Rodríguez also falsely claimed Cuban refugees are fleeing to America for “fundamentally economic” reasons, not to escape political repression. Accusing America of denying basic food and medicine to Cuba, Rodríguez echoed Castro regime talking points that obscure the reality of the alleged “blockade.” As the State Department explained in a recent fact sheet, “the U.S. embargo allows humanitarian goods to reach Cuba, and the U.S. government expedites requests to export humanitarian or medical supplies to Cuba.”

“Through the Departments of Commerce, Treasury, and Transportation, there are many options available for expediting the provision of humanitarian goods to Cuba,” the State Department explained shortly after the July 2021 protests. “We actively encourage those seeking to support the Cuban people to use these options and contact us if there are issues.”

Extreme food and medicine shortages in Cuba are due to mismanagement and deliberate deprivation on the part of the Castro regime, which confiscates much of the humanitarian cargo sent from America.

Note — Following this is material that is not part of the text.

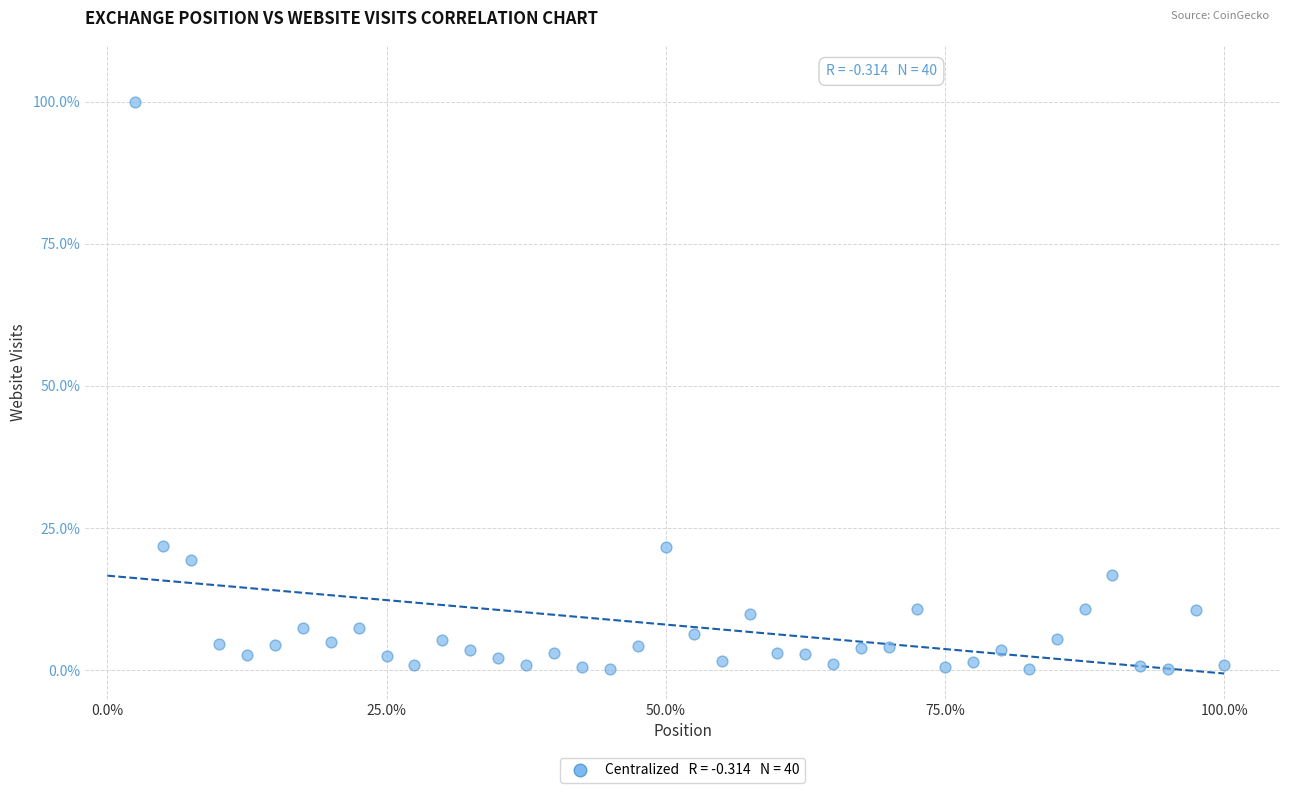

What is the range of X values (max minus min)?

97.5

The foreign minister did not explain why the surge in Cuban refugees immediately followed one of the most repressive episodes by Cuban state police in recent memory: the shootings, beatings, and mass arrests of anyone suspected of having participated in the July 11 protests.

The top diplomat particularly complained that Cubans are being processed in Guyana, claiming America demands “exorbitant prices” for refugee paperwork. Guyana is a friendly nation to the Castro regime and has been used as a dumping ground for unwanted dissidents for years. In some cases, the Castro regime has forced individuals who have expressed no desire to leave Cuba onto flights to Guyana at gunpoint. Rodríguez did not address the forced migration phenomenon.

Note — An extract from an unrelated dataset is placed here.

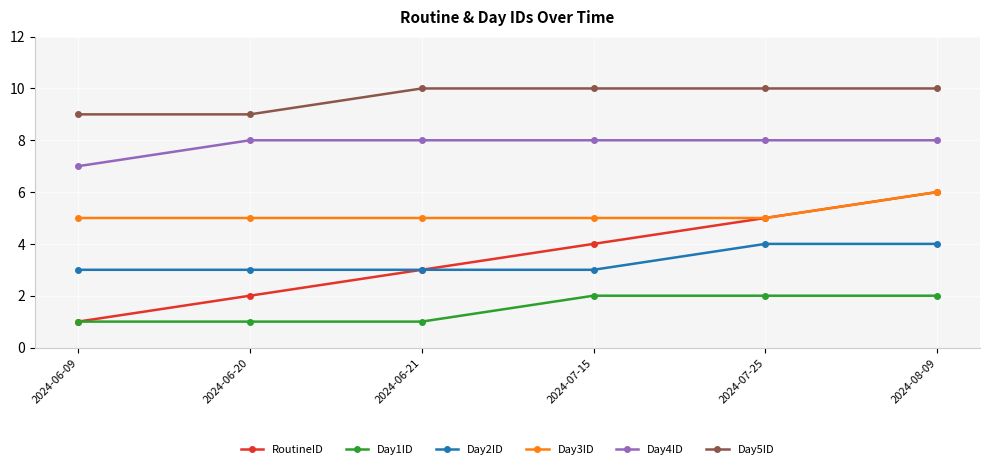

What is the highest value of the Day2ID series?

4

Rodríguez also used the press conference, where he took no questions, to bizarrely accuse America of worsening Cuba’s poor handling of the Chinese coronavirus pandemic and to condemn the U.S. Capitol riot on January 6, 2021.

President Barack Obama, after granting tremendous economic concessions to dictator Raúl Castro in 2014, repealed a policy known as “wet foot/dry foot” which allowed Cubans touching the shores of Florida to stay. The repeal — coupled with a deliberate Communist Party policy of forcing pro-democracy dissidents into exile through Guyana — has resulted in a boon for Mexico and Central America’s human traffickers and immense pressure on migrant processing centers at the southern border.

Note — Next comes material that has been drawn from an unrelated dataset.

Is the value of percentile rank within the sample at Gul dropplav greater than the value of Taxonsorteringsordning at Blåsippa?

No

The Castro regime applauded Obama’s policies at the time — as they greatly enriched the country and prompted a wave of violent political repression — and condemned the return to limits on tourism and remittances in association with Castro family-owned companies under former President Donald Trump. Biden has chosen not to have a policy on Cuba at all, essentially leaving Trump’s policies in force.

These policies have led to a visible increase in pro-democracy activity against the 63-year-old regime, most prominently the July 11, 2021, nationwide protests for an end to communism that occurred in nearly every municipality on the island. An estimated 187,000 people took to the streets calling for the fall of the Castro regime, prompting a wave of violent repression that has, in turn, greatly fueled voluntary emigration and regime-imposed exile for dissidents.